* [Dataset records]
+++++

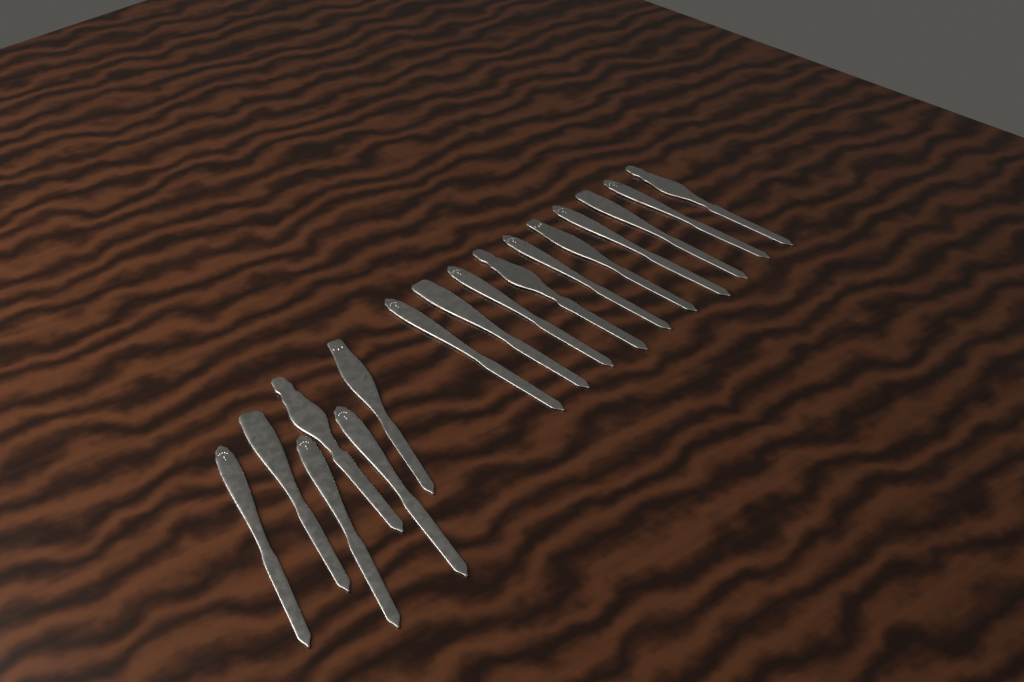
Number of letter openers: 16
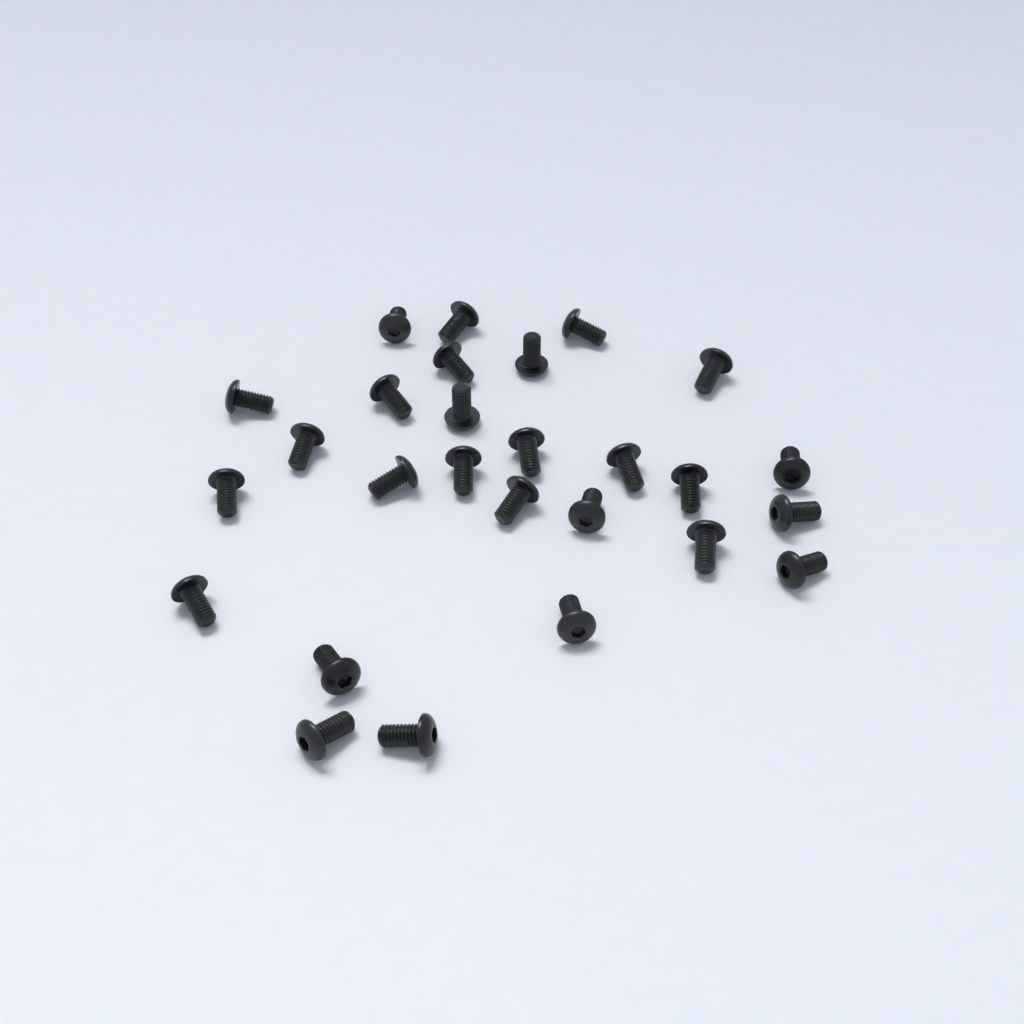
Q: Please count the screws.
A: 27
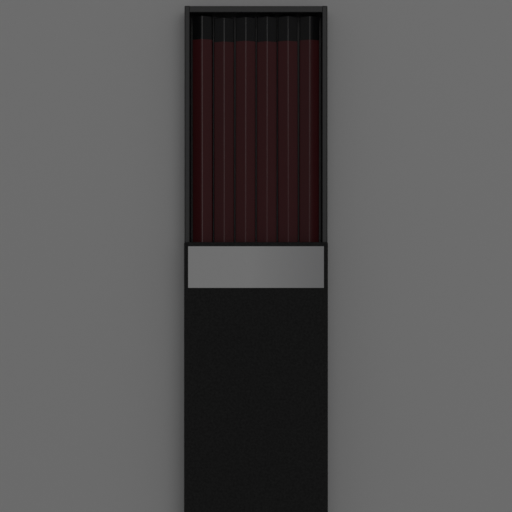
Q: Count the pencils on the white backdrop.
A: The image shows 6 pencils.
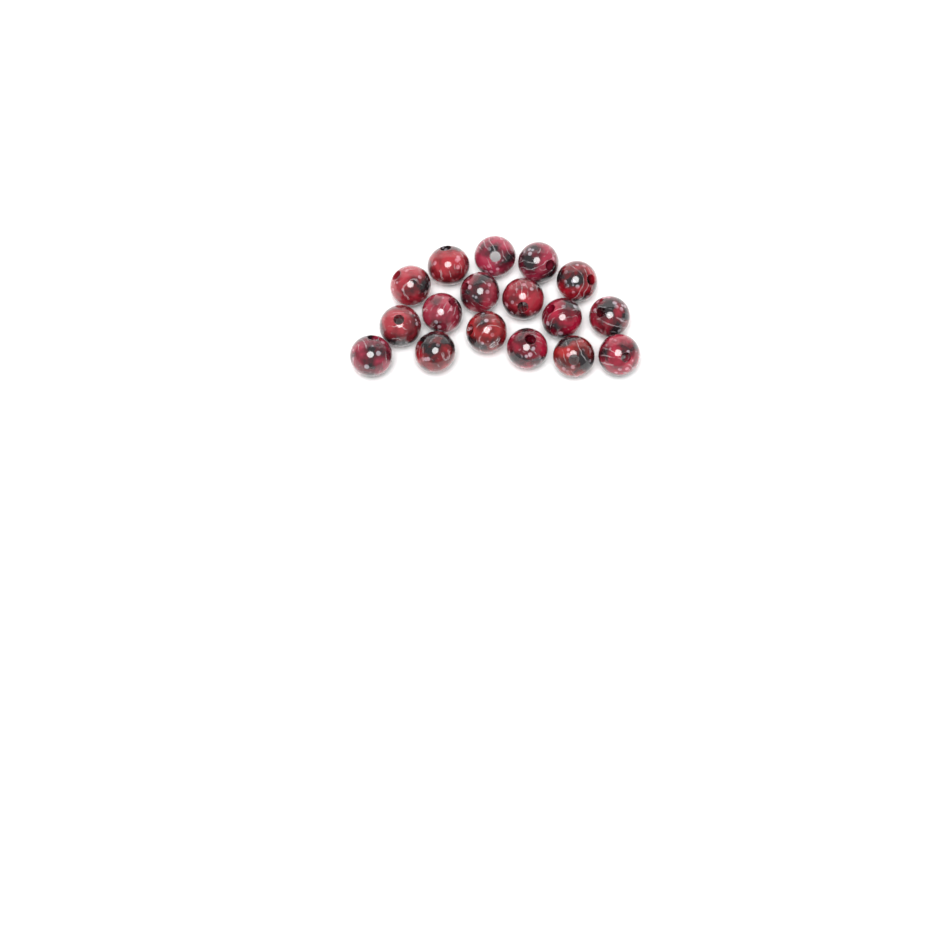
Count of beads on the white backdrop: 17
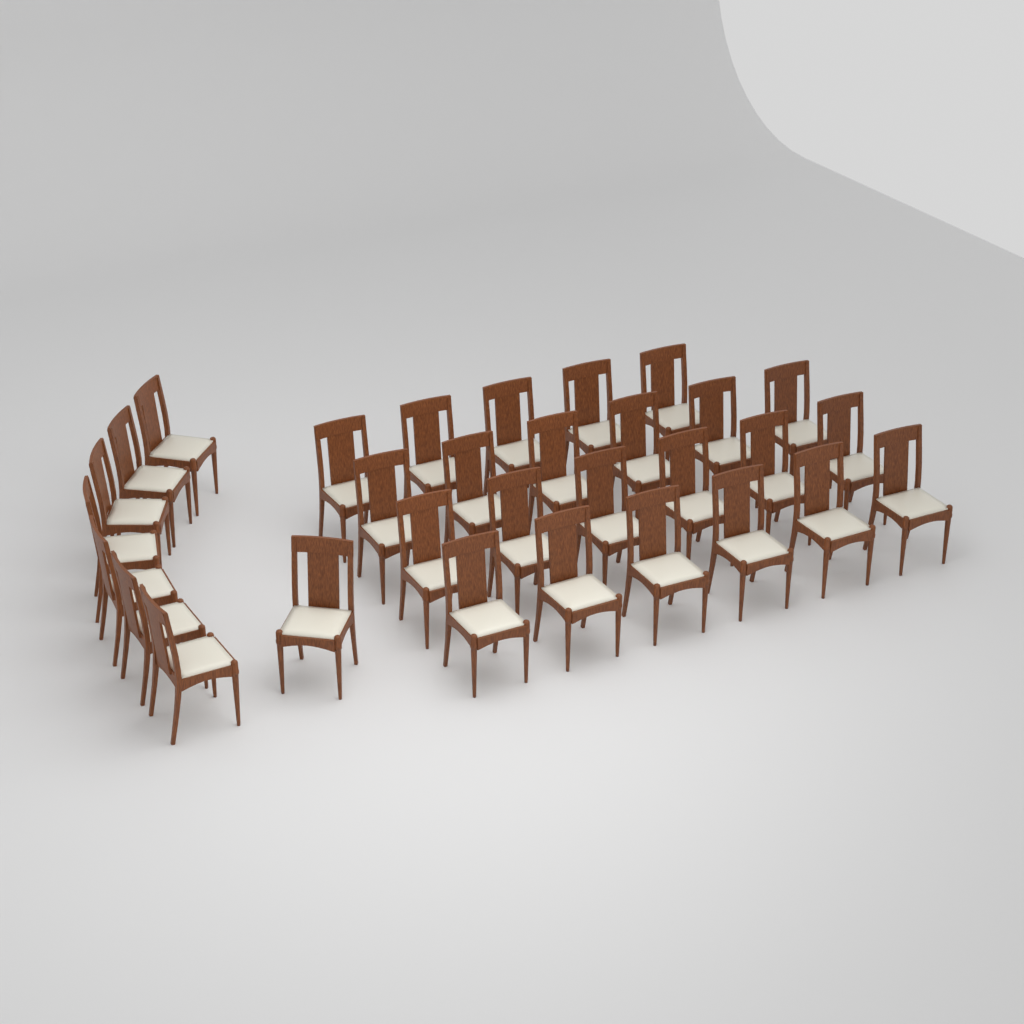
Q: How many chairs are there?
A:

+++++

* [Exercise requirements]
Reproduce the material from the line containing "Q: Count the pencils on the white backdrop." through the end, including both ends. Leave the pictures out.

* [Written answer]
Q: Count the pencils on the white backdrop.
A: The image shows 6 pencils.
Count of beads on the white backdrop: 17
Q: How many chairs are there?
A:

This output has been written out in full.